抜粋本文:
▬▬▬

戦に敗れた斎藤龍興は、浅井長政からもらった鞍や家系図などの家宝を携えて布市に逃れ隠れた。
そして天下の情勢をみて御家再興の困難を悟るに至り、「九右ェ門」と名を変えてこの地に住みつくことにした。
九右ェ門は「仏の力、経の力」を唱えて人々を励まし付近を開拓したので、天正8年(1580)、その村を「経力村」と名付けた。いまもその字名がある。
慶長16年(1611)、九右ェ門は子に家督を譲って隠居。
同時に興国寺で出家して住職となり、寛永9年(1632)に死去。87歳の天寿を全うした…
<寺の周囲は静かな田園風景>
ふむふむ。
個人的にはこうした口碑伝説の類は好物でして、思わず口元がほころんでしまいます。
私が思うに、この伝説には面白いところが2つあります。
ひとつは、龍興が当地に逃げてきたという日時。

▬▬▬

課題の要件 1: 斎藤龍興の伝説を記した本文で、九右ェ門が出家して住職になった寺はどこか。
課題の要件 2: 斎藤龍興の伝説を記した本文の続きを、最後の文の後から書いてください。

抽出資料:
▬▬▬

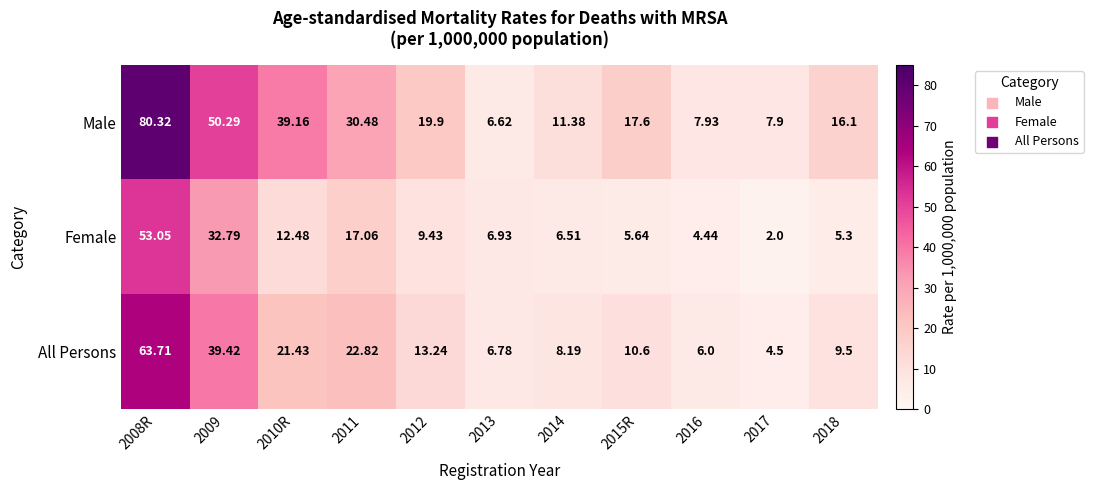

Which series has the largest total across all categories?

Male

▬▬▬

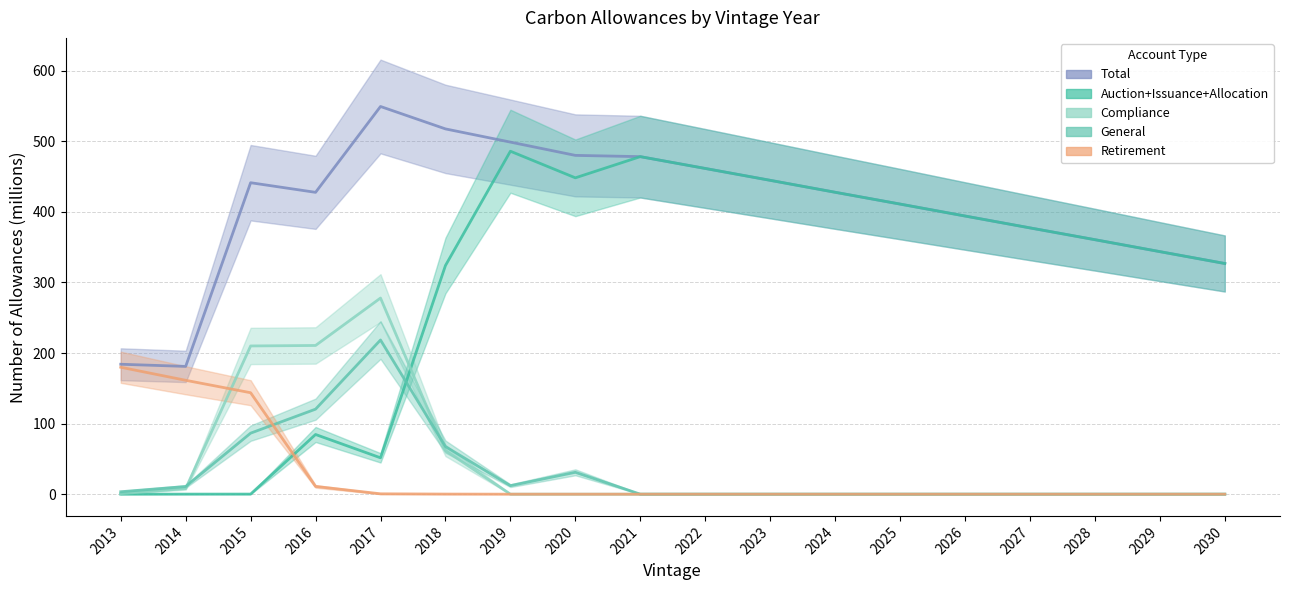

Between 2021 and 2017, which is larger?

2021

▬▬▬

課題の結果 1: 興国寺

課題の結果 2:
「永禄12年(1569)3月」というやけに具体的なこの時期は、史実では本國寺の変(永禄12年1月)の直後。この合戦で敗者の側に居た龍興は、戦後に浅井長政や朝倉義景の領地である北近江や越前を通過し、越中まで逃れたことになります。
となれば、野田・福島の戦い(元亀元年:1570)や小谷城攻防戦(元亀元年~天正元年:1573)に参戦した龍興は、あれは偽物ということになりますねえ。
もうひとつは、明らかな嘘が混じっていること。
試しに「経力村」の由緒を調べますと、下記のような結果が出てきます。
―中世は太田保のうちにあったとみられ、現新潟県小千谷市魚沼神社所蔵の大般若経巻三三七の奥書に明徳三年(一三九二)九月八日の年記銘とともに「太田保経力長福寺書写畢、執筆乃尊」とある…(『日本歴史地名大系』平凡社)
つまり「経力村」は九右ェ門が開拓して名付けたのではなく、ずっと昔から存在していた訳です。
生存説は通常、歴史上の貴人や名を成した人物に贈られる栄誉のようなもの。
在りし日の勇姿と無念の死を惜しんだ世の人が、リスペクトとロマンを込めて密かに語るものでありましょう。
しかし、なぜ斎藤龍興のような愚…
いや失礼。世に「愚将」だ「負け犬」だと後ろ指さされてきたこの人物に、なぜこの栄誉が与えられているのか。
私にもよくわかりません。
…というのも味気ないので、ちょっと妄想の翼を広げてみましょう。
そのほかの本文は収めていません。